Let’s start with this premise: Subcompact cars are typically devoid of excitement. Yet they are still in demand. There’s a reason people buy them, most notably affordability, strong gas mileage, and easy to maneuver, which translates into a great commuter vehicle.
The 2015 Honda Fit is a four-door hatchback that made its American debut as a 2006 model. Pardon the pun, but it’s a great fit for college students or empty nesters looking to downsize.
The Fit, Honda’s entry-level vehicle, has a unique interior makeup that sets it apart from much of its competition. It has resourceful rear seats, which fold up flat to create a rather tall opening that can accommodate items that other subcompacts can’t haul.
Known as the “Magic Seat,” the Fit features a 60/40 split rear bench and provides 52.7 cubic feet of cargo space. And the front passenger seat folds flat as well, which provides an additional eight feet. There is also an underseat storage compartment, adding to the Fit’s versatility.
2015 Honda Fit
* Performance: 1.5-liter, four-cylinder, 130 horsepower;
* Mileage estimate: 29-37 mpg
* Estimate price: $15,560 to $19,925
* Warranty: 3 years/36,000 miles; drivetrain 5 years/60,000 miles; corrosion 5 years/unlimited; roadside assistance: 3years/36,000
The front seating is fairly standard for a subcompact, but in normal configuration the back seat provides solid room and comfort that is typically lacking in this class. Two adults can sit comfortably in the back seat.Honda did not introduce a 2014 model, deciding instead to focus on a remodel for the 2015 Fit. From an exterior standpoint, the redesigned Fit no longer has its “bug-eyed” styling; it now looks more like a Honda Civic. The Fit has a wedge shape with a new grille and headlight design, plus LED taillights. While the overall length is a bit shorter, the wheels are set further apart.
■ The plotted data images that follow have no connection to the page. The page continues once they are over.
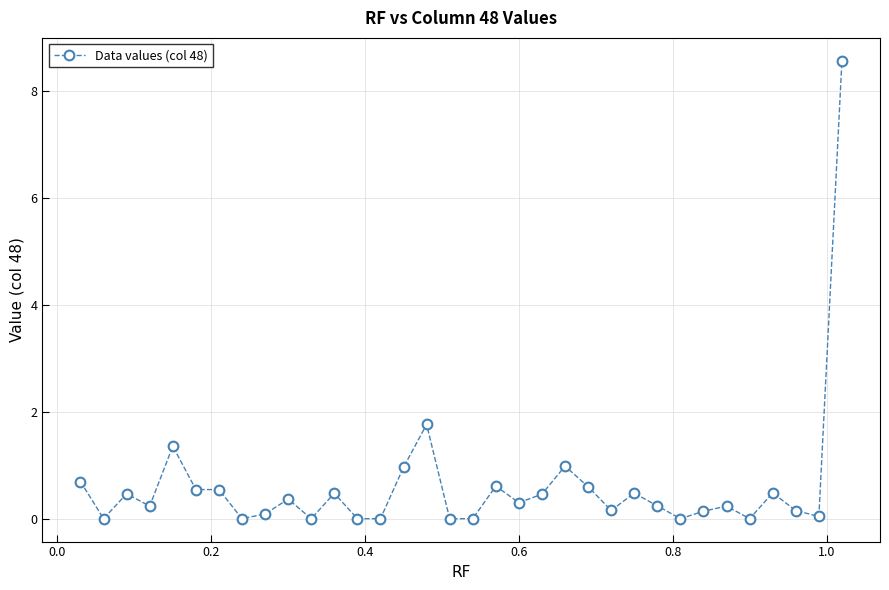

What is the sum of all values?

20.9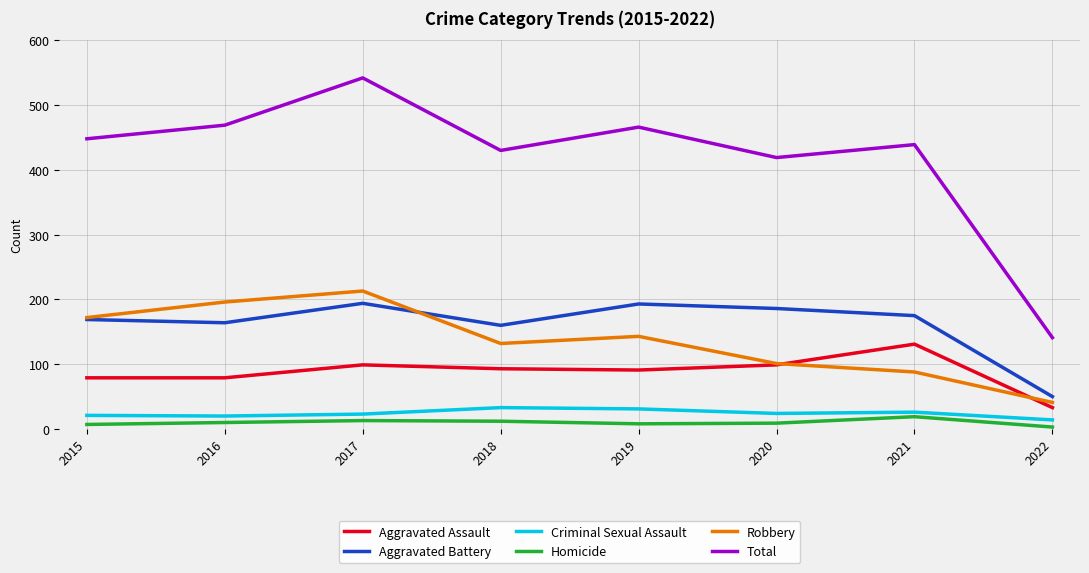

In Homicide, how many points are higher than both neighbors (excluding endpoints)?

2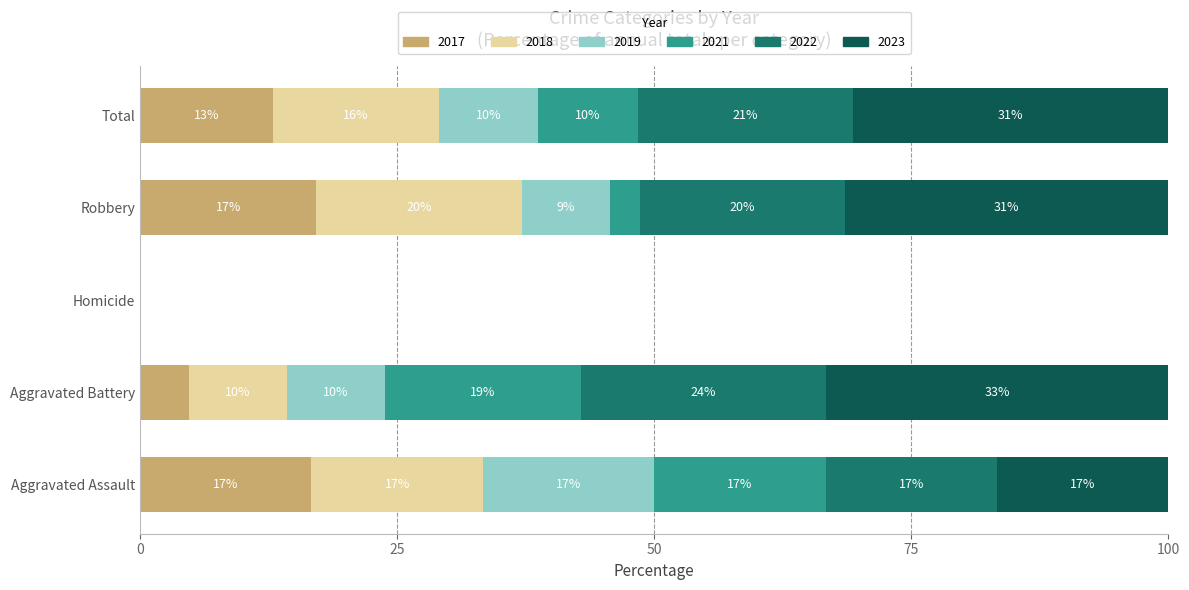

Reading right to left, transcribe all the data shown in this chart.

2017: Total=8	Robbery=6	Homicide=0	Aggravated Battery=1	Aggravated Assault=1
2018: Total=10	Robbery=7	Homicide=0	Aggravated Battery=2	Aggravated Assault=1
2019: Total=6	Robbery=3	Homicide=0	Aggravated Battery=2	Aggravated Assault=1
2021: Total=6	Robbery=1	Homicide=0	Aggravated Battery=4	Aggravated Assault=1
2022: Total=13	Robbery=7	Homicide=0	Aggravated Battery=5	Aggravated Assault=1
2023: Total=19	Robbery=11	Homicide=0	Aggravated Battery=7	Aggravated Assault=1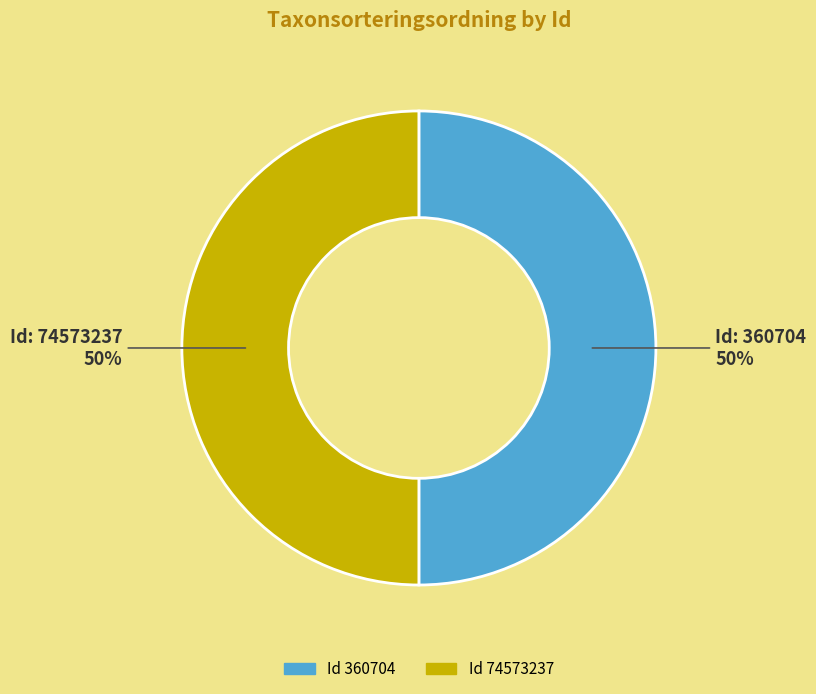

How many slices are in this pie chart?

2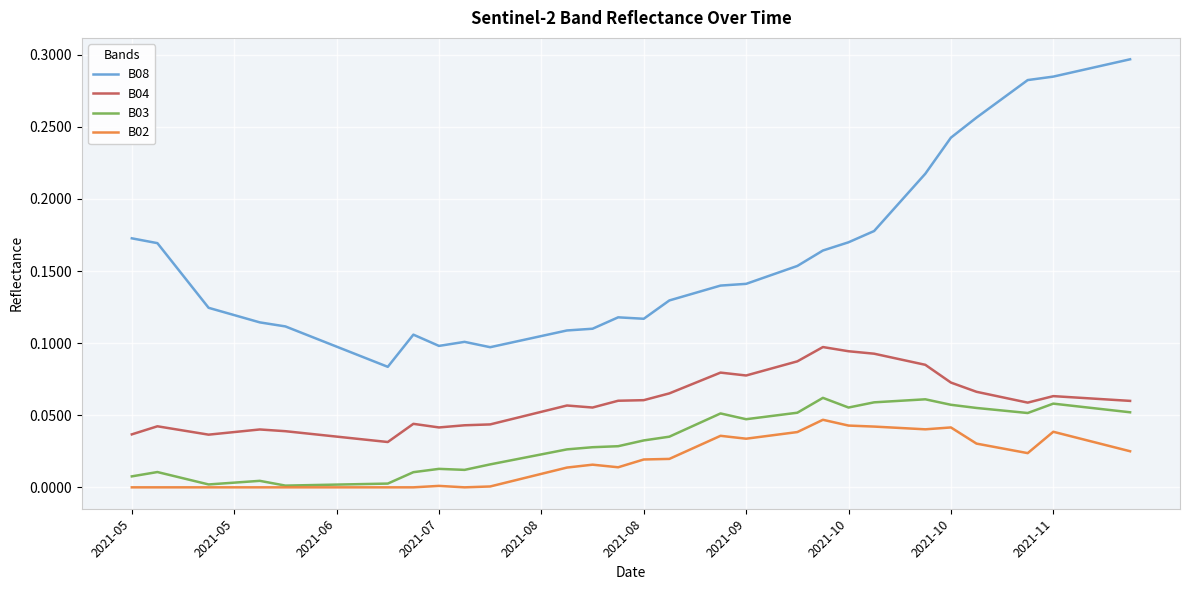

Rank the series by their maximum value, from highest to lowest.

B08, B04, B03, B02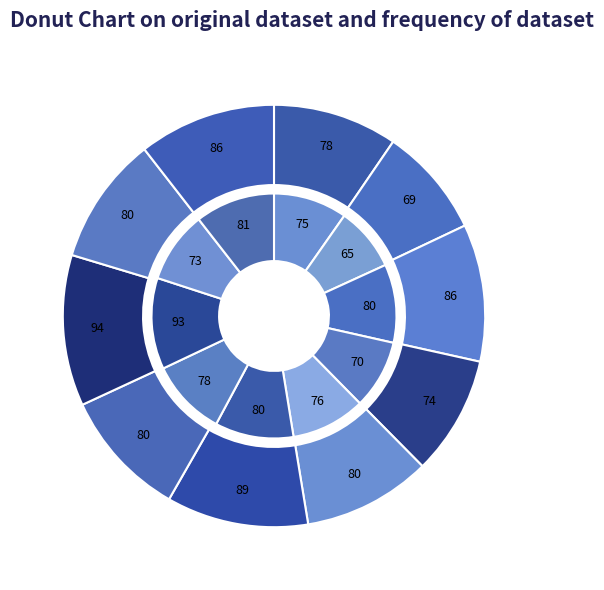

Combined, what portion of the pie is 2 and 6?

20.5%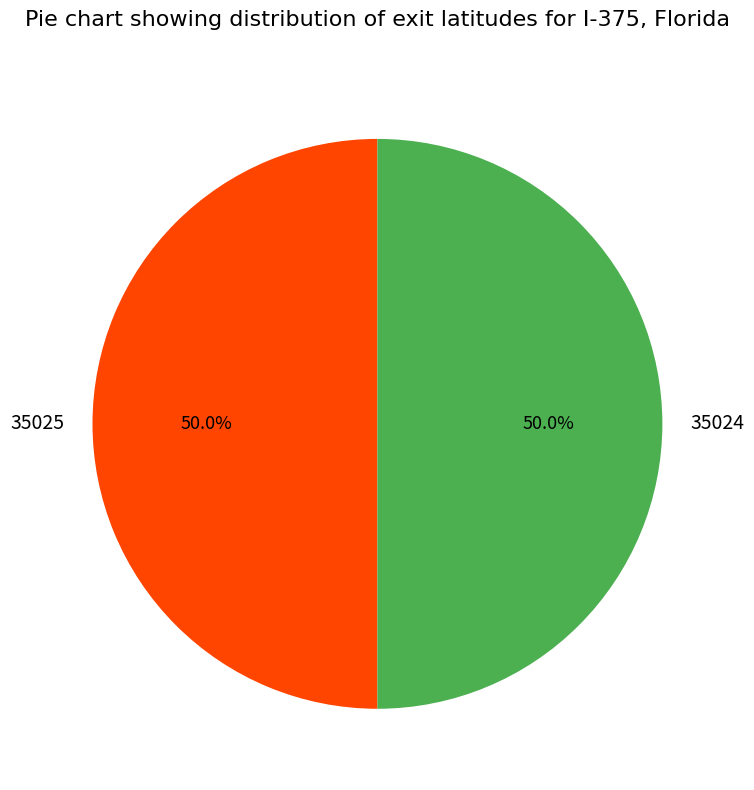

Combined, do 35024 and 35025 account for over 50%?

Yes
The Fit can’t be classified as a peppy ride, but it’s not sluggish, either. It features a 1.5-liter, four-cylinder that has increased its horsepower from 117 to 130 and torque from 106 to 114 pound-feet. Available in three trim models (LX, EX, EX-L), the EX-L version goes 0-60 mph in 8.8 seconds.
A light-weight vehicle, the Fit comes with good steering and braking. Where it lacks is providing absorption over bumpy surfaces and the engine tends to whine at higher speeds, creating noise that can get annoying during longer trips.
Cost has always been a major plus for the Fit, and that hasn’t changed. This Honda starts at $15,560, but does rise to nearly $20,000 for the top-of-the line EX-L with Navi. Most trims have added a new standard continuously variable automatic transmission (CVT) that has hiked mileage to 29-37 mpg.
For entry-level car shoppers, the Fit is a must see and remains an attractive buy in the subcompact class. Its storage versatility, good gas mileage, and appealing price should continue to make this Honda a leading seller.